### [WORK REQUEST 1]
In the listing, reproduce everything from the line containing "week’s 5-81" down to the line containing "ocus only on", both of those lines included.

=== READING TEXT ===

Well, this is the first of what I hope to be of many, a blog that is a window looking into my personal life and my photographic endeavors!  I'm currently attending Austin Community College majoring in Photographic Technology,  with the eye towards the goal of becoming a commercial photographer! 

Being a film aficionado, I must admit that I had difficulty accepting digital as the photographic medium of choice for the future.  Film, for me, was the true artistic medium, as I had a choice between literally hundreds of film types, ranging from Kodak T-Max 100 (my favorite black and white film) to Kodak Ultra Color 100 and Fujichrome Velvia (my color choices, for the most part), with each film type giving their own unique "signature" on the photos I took.   Surely, I surmised, digital cannot hope to measure up to film's dynamic range of colors and tonal range!

Was I ever wrong.

I'm currently taking Digital Imaging I, and I had the opportunity to use two top tier programs for digital imaging manipulation,  Adobe Photoshop CS3 and Lightroom, also an Adobe brainchild.  I already knew Photoshop had a plethora of image editing tools, but I was a bit dubious about Lightroom.  My professor Scot Hill encouraged me to shoot in .raw (I was previously shooting in .jpeg) to take full advantage of Lightroom's power.  In this neat program, you can adjust tonal range, recover lost data (to a point) using image recovery sliders, fill in shadows with fill flash tools, even adjust individual colors' hue and saturation.  I shot one particular photo using Velvia slide film slightly underexposed by .5 stop, then shot it again using my Canon EOS Rebel XTi in .raw with the exact same f-stop and shutter speed settings. I took the Velvia to the lab to have it processed, and printed the optimum best print from the slide.  Beautiful color rendition, great tonal range, everything I expected from Velvia.

Then I inserted the Compact Flash card into my Mac G5's USB reader, and much to my annoyance, the scene was underexposed by what felt like about 1.5 stops, give or take.  I lost shadow detail, highlight detail was there, but barely noticeable, and the scene was noticeably dark.  "Hmph."

This is where Lightroom saved the day.  Using the program's recovery slider, I boosted the lost tone in the shadows, and pulled the exposure range from -1.5 stops to almost .5 stop over "optimal" exposure, then boosted the saturation and did a few curve adjustments, and printed it on Ilford paper - I was amazed.

I saw literally the same print, although I have to say that the Lightroom adjusted print looks much better, due to the improved "punch" of colors from the saturation work in Lighroom.  Quite a program, and a steal at $190.00 for the everyday consumer. Get it if you're a photography buff!

===

### [WORK REQUEST 2]
Translate this sentence from the blog post about film and digital photography into French: "I already knew Photoshop had a plethora of image editing tools, but I was a bit dubious about Lightroom."

=== INFORMATION ===

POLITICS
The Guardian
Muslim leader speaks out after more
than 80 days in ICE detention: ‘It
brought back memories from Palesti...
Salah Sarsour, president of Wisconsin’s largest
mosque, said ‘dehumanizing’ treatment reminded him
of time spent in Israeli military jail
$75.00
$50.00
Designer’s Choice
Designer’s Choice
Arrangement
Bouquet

===
=== INFORMATION ===

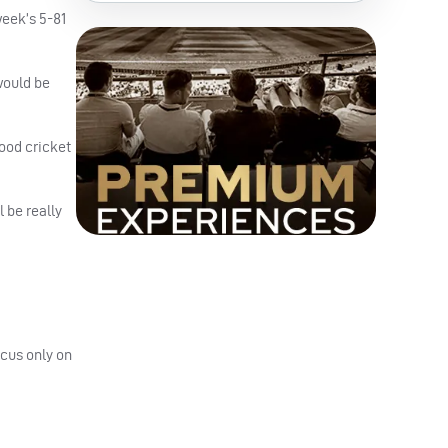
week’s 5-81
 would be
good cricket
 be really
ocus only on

===

### [ANSWER 1]
week’s 5-81
 would be
good cricket
 be really
ocus only on

### [ANSWER 2]
Je savais déjà que Photoshop offrait une multitude d'outils de retouche d'image, mais j'avais quelques doutes au sujet de Lightroom.